Moreover, in his final decades of life, he published numerous books and articles advancing fringe opinions in fields well outside his specialty. For example, he proposed that many illnesses on Earth were extraterrestrial in origin, and that a famous, well-established fossil in a London museum was a fake—without supplying credible proof of either view. Gamow did not go out on a limb in the same way. However, he often bombarded his colleagues, such as Edward Teller during their time together in the late 1930s at George Washington University, with a succession of speculative notions, most of which never went anywhere.

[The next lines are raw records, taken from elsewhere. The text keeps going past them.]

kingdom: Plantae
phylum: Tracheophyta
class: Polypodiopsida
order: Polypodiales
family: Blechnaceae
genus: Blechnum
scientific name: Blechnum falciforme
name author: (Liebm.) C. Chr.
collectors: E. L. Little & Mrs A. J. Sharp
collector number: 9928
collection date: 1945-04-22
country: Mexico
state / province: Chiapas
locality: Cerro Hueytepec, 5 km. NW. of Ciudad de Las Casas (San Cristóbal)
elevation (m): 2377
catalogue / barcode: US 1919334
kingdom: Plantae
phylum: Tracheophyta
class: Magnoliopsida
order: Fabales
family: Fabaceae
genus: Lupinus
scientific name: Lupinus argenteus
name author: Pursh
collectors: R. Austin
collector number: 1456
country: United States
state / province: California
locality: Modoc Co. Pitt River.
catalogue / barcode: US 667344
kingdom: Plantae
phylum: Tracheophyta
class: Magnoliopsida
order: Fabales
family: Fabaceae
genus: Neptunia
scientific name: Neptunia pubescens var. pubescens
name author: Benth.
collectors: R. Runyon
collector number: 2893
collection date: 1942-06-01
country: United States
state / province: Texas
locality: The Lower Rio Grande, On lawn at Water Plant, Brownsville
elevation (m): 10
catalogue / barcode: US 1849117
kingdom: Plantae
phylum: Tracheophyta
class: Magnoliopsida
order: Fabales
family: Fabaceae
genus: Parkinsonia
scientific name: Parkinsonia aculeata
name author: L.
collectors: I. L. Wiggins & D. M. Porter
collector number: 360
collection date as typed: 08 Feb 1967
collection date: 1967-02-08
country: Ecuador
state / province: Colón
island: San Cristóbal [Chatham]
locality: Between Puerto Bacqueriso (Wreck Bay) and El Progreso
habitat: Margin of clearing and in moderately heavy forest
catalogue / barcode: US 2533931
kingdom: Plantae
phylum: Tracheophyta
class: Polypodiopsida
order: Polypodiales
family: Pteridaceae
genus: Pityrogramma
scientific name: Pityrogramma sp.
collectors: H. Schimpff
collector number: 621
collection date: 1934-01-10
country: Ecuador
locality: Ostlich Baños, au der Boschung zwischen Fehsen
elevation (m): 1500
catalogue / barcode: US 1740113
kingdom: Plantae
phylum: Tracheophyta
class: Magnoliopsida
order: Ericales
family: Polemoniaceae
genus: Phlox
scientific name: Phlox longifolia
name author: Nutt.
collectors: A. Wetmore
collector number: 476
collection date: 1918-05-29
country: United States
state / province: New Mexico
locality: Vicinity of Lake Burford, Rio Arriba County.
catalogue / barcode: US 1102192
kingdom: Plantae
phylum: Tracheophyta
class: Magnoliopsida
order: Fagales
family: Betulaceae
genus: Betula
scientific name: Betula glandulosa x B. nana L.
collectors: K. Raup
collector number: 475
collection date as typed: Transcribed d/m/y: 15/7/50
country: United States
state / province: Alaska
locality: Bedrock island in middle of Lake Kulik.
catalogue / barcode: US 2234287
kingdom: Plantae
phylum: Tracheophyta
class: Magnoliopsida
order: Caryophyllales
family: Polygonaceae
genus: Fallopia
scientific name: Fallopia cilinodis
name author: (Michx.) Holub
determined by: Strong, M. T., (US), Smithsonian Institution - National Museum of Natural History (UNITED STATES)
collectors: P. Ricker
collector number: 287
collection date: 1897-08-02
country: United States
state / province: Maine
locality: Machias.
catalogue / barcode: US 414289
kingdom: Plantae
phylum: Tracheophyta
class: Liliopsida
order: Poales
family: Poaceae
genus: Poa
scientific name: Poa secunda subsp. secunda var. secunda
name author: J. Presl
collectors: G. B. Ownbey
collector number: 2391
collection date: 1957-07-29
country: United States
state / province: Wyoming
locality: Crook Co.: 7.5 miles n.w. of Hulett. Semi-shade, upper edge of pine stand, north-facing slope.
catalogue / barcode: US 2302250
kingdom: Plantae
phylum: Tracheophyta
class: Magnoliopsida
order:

In short, the same kind of intuitive approach that led Hoyle and Gamow each to suggest proposals that advanced scientific understanding also steered them toward many hunches that went nowhere. Hoyle, much more so that Gamow, was known to cling to such ideas far too long. Gamow would simply move on to other subjects and schemes. Today, with many scientific enterprises much larger and far more cautious, the role of such iconoclasts is greatly diminished. Still, we might toast the boldness of mavericks in the past, such as Hoyle and Gamow, for the leaps of progress that ensued.
This is an opinion and analysis article, and the views expressed by the author or authors are not necessarily those of Scientific American.